L’authenticité avant tout 

Le Mounir que j’ai rencontré en face-à-face était exactement comme celui que j’ai vu sur YouTube. Il employait les mêmes sacres, anglicismes et expressions et n’hésitait pas à verbaliser tout ce qui lui passait par la tête. 

Photo, Charles-André Leroux

«Quand j’ai commencé à faire mes vidéos et que ça ne pognait pas, le seul conseil qu’on me donnait était de mieux parler, de changer la manière dont je m’exprime. Mais maintenant que ça commence à pogner, le monde me disent : “yo, j’ai jamais checké de YouTubeur québécois de ma vie, t’es le seul YouTubeur québécois que je check”. Je fais juste parler exactement de la même manière que je talkshitterais avec mes amis», relate-t-il. 

Bien que des créateurs de contenu américains dits «authentiques» comme H3H3 et iDubbbz aient été une grande source d’inspiration pour sa chaîne, les vidéos de Mounir ont une saveur résolument locale et milléniale. Il se sert entre autres d’expressions du «nouveau joual de la métropole» (comme le qualifiait La Presse, l’an dernier ), comme «bagay», qu’on associe surtout aux jeunes. 

Selon le chercheur de l’Observatoire de l’imaginaire contemporain, Jean-Michel Berthiaume, c’est l’authenticité indéniable de Maire de Laval qui fait son succès. 

«Quand je l’ai écouté j’avais le même sentiment que quand j’écoutais les premiers disques d’Alaclair Ensemble.
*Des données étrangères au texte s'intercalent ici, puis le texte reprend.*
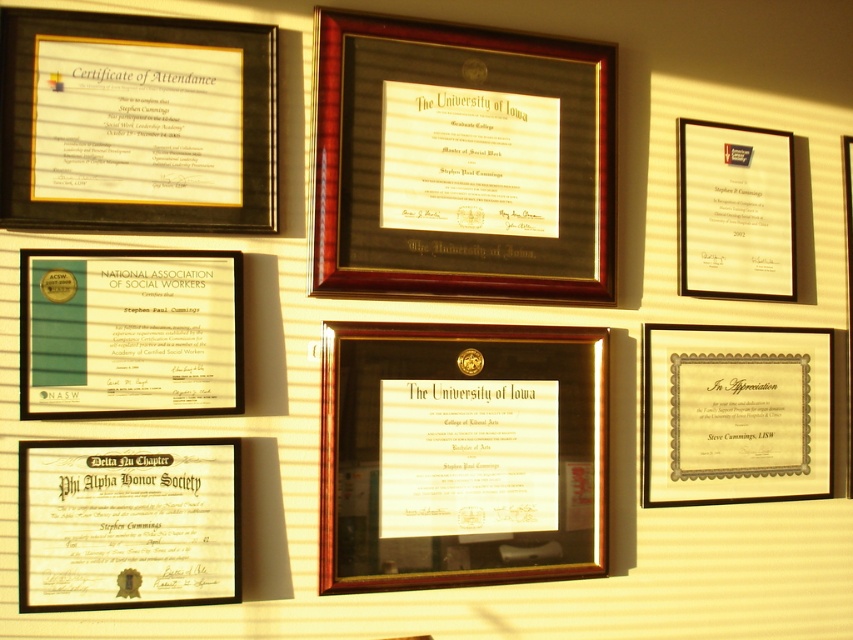
Measure the distance between gold/metallic picture frame at center and matte black certificate at upper right.

gold/metallic picture frame at center is 35.79 centimeters from matte black certificate at upper right.

The width and height of the screenshot is (853, 640). Identify the location of gold/metallic picture frame at center. (460, 454).

In order to click on gold/metallic picture frame at center in this screenshot , I will do `click(460, 454)`.

Is point (399, 465) less distant than point (83, 304)?

No, (399, 465) is behind (83, 304).

Which is more to the left, gold/metallic picture frame at center or green paper certificate at lower left?

Positioned to the left is green paper certificate at lower left.

Locate an element on the screen. gold/metallic picture frame at center is located at coordinates (460, 454).

What are the coordinates of `gold/metallic picture frame at center` in the screenshot? It's located at (460, 454).

Who is positioned more to the right, black matte certificate at upper left or gold/metallic frame at center?

From the viewer's perspective, gold/metallic frame at center appears more on the right side.

Is black matte certificate at upper left behind gold/metallic frame at center?

No.

The height and width of the screenshot is (640, 853). I want to click on black matte certificate at upper left, so click(135, 122).

Find the location of a particular element. Image resolution: width=853 pixels, height=640 pixels. black matte certificate at upper left is located at coordinates point(135,122).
C’est du freestyle, un peu duct tape, les raccords et les influences paraissent, mais il y a une vérité dans comment c’est déclamé qui fait en sorte que c’est intéressant à entendre», analyse-t-il. 

Selon lui, ce sont des chaînes comme Maire de Laval qui illustrent bien la pertinence et l’unicité de YouTube en tant que média social. 

«Ce que les gens recherchent le plus sur YouTube, c’est l’expression individuelle de la manière la plus honnête et authentique que possible. Il n’y a personne qui peut dire quoi que ce soit par rapport à l’authenticité de cette chaîne-là. Il tourne quelques personnes en dérision, mais c’est toujours avec une ouverture et une porte ouverte chez lui», observe le doctorant en sémiologie. 

Les prochains mandats du maire 

Mounir Kaddouri n’entend pas faire carrière sur le web, mais souhaite tout de même que sa chaîne puisse évoluer pour devenir quelque chose d’encore plus grand. 

«Si le contenu que je fais durait 30 minutes, ce serait un podcast, donc travailler sur un podcast est quelque chose qui m’intéresserait. Sinon, c’est sûr que je veux faire des vidéos plus produites, plus éditées, et plus écrire mes textes et mes blagues», dit-il. 

Il poursuit présentement un baccalauréat en philosophie à l’Université du Québec à Montréal et souhaite travailler plus tard dans le domaine des communications. Il y a fort à parier que sa chaîne pourrait bien l’aider avec ça.